> _TASKS AND EXERCISES_:
- A) Decide whether each statement agrees with the Unix tricks FAQ below. Answer yes or no for each and quote the deciding words of the text. (i) The mean values are kept in a subdirectory named SE_100Y inside each model component's "Analyse" directory. (ii) The command find . -type f | wc -l deletes every file in the current directory. (iii) The command chmod -R ugo+rX * opens only the files in the current directory to everybody and leaves its subdirectories untouched.
- B) Extract every line of the rows below that contains the string "Dirar".

> _EXCERPT TO READ_:

The mean values are stored in the "Analyse" directories of each model component in the subdirectory SE_100Y (e.g. ATM/Analyse/SE_100Y).

5. FAQ : Unix tricks

5.1. How to delete a group of files using the find command?

We recommend to also read the find manual.

Examples :

  • command recursively deleting all files in a directory containing DEMO in their name:
    find . -name '*DEMO*' -exec rm -f {} \;
    
  • command recursively deleting all files in a directory containing DEMO, TEST or ENCORE in their name:
    find . \( -name "*DEMO*" -o -name "*TEST*"  -o -name "*ENCORE*" \) -print -exec rm -f {} \;
    
  • command recursively computing the number of files in the current directory:
    find . -type f | wc -l
    

5.2. Allowing read-access to everybody

The chmod -R ugo+rX * command gives access to everybody to all files and subdirectories in the current directory.

> _DATA PROVIDED_:
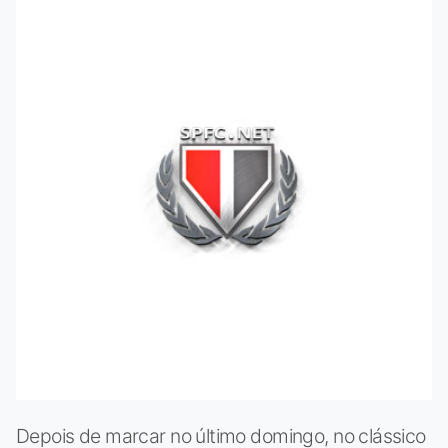
Depois de marcar no último domingo, no clássico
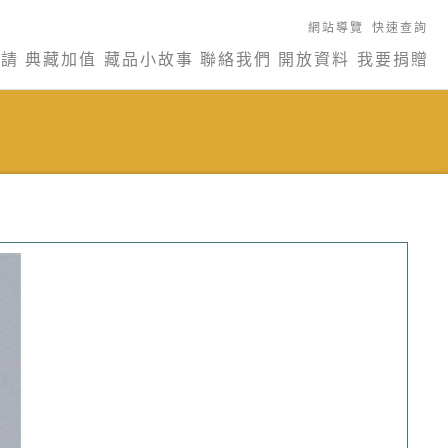
網站導覽
快速查詢
申請
典藏加值
藏品小故事
聯絡我們
開放資料
我要捐贈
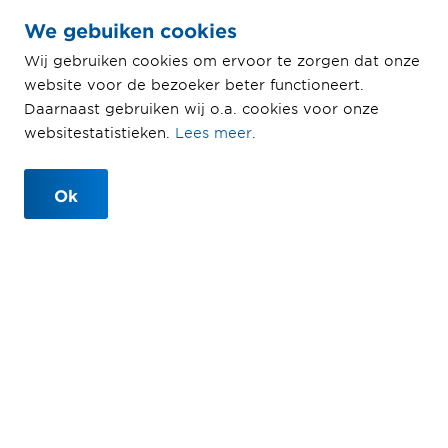
viaducten en een
We gebuiken cookies
aquaduct
Wij gebruiken cookies om ervoor te zorgen dat onze
website voor de bezoeker beter functioneert.
Samenwerken met allerlei
Daarnaast gebruiken wij o.a. cookies voor onze
specialisten op een krappe
websitestatistieken.
Lees meer
.
bouwplaats
Ok
Vernieuwing N31-traverse
Harlingen
2015 - 2017
Ballast Nedam Infra Projects
Een deel van de N31 (Amsterdam – Leeuwarden), dat
door Harlingen loopt, is opnieuw aangelegd. Wij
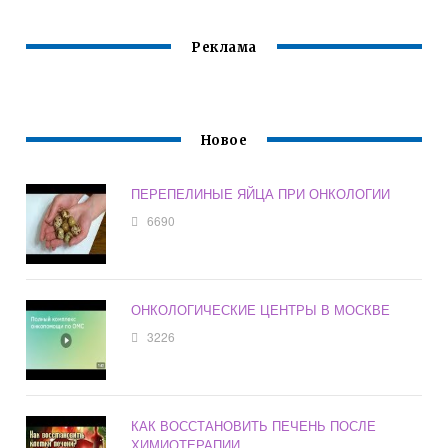
САЙТ
Реклама
Новое
ПЕРЕПЕЛИНЫЕ ЯЙЦА ПРИ ОНКОЛОГИИ
6690
ОНКОЛОГИЧЕСКИЕ ЦЕНТРЫ В МОСКВЕ
3226
КАК ВОССТАНОВИТЬ ПЕЧЕНЬ ПОСЛЕ
ХИМИОТЕРАПИИ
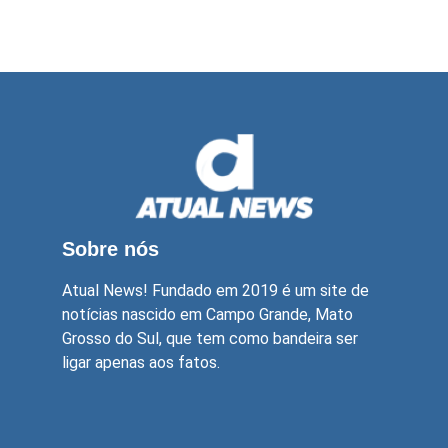
Sobre nós
Atual News! Fundado em 2019 é um site de
notícias nascido em Campo Grande, Mato
Grosso do Sul, que tem como bandeira ser
ligar apenas aos fatos.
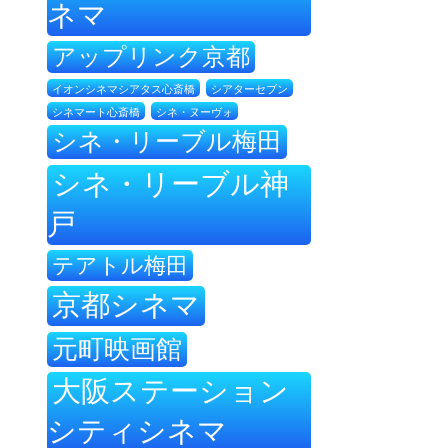
ネマ
アップリンク京都
イオンシネマシアタス心斎橋
シアターセブン
シネ・ヌーヴォ
シネマート心斎橋
シネ・リーブル梅田
シネ・リーブル神
戸
テアトル梅田
京都シネマ
元町映画館
大阪ステーション
シティシネマ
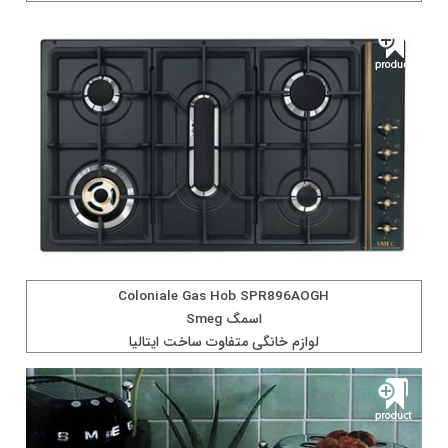
Coloniale Gas Hob SPR896AOGH
اسمگ Smeg
لوازم خانگی متفاوت ساخت ايتاليا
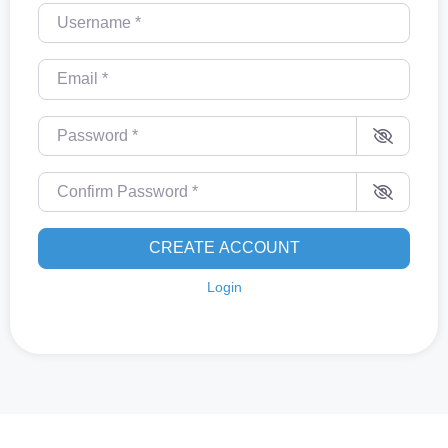
Username
*
Email
*
Password
*
Confirm Password
*
CREATE ACCOUNT
Login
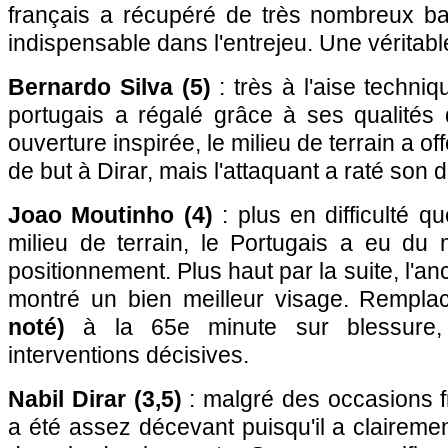
français a récupéré de très nombreux bal
indispensable dans l'entrejeu. Une véritabl
Bernardo Silva (5)
: très à l'aise techniq
portugais a régalé grâce à ses qualités
ouverture inspirée, le milieu de terrain a off
de but à Dirar, mais l'attaquant a raté son d
Joao Moutinho (4)
: plus en difficulté q
milieu de terrain, le Portugais a eu du 
positionnement. Plus haut par la suite, l'an
montré un bien meilleur visage. Rempl
noté)
à la 65e minute sur blessure,
interventions décisives.
Nabil Dirar (3,5)
: malgré des occasions f
a été assez décevant puisqu'il a claireme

> _RESPONSES_:
- A)
(i) Yes: "The mean values are stored in the "Analyse" directories of each model component in the subdirectory SE_100Y"
(ii) No: "command recursively computing the number of files in the current directory"
(iii) No: "gives access to everybody to all files and subdirectories in the current directory"

- B)
de but à Dirar, mais l'attaquant a raté son d
Nabil Dirar (3,5)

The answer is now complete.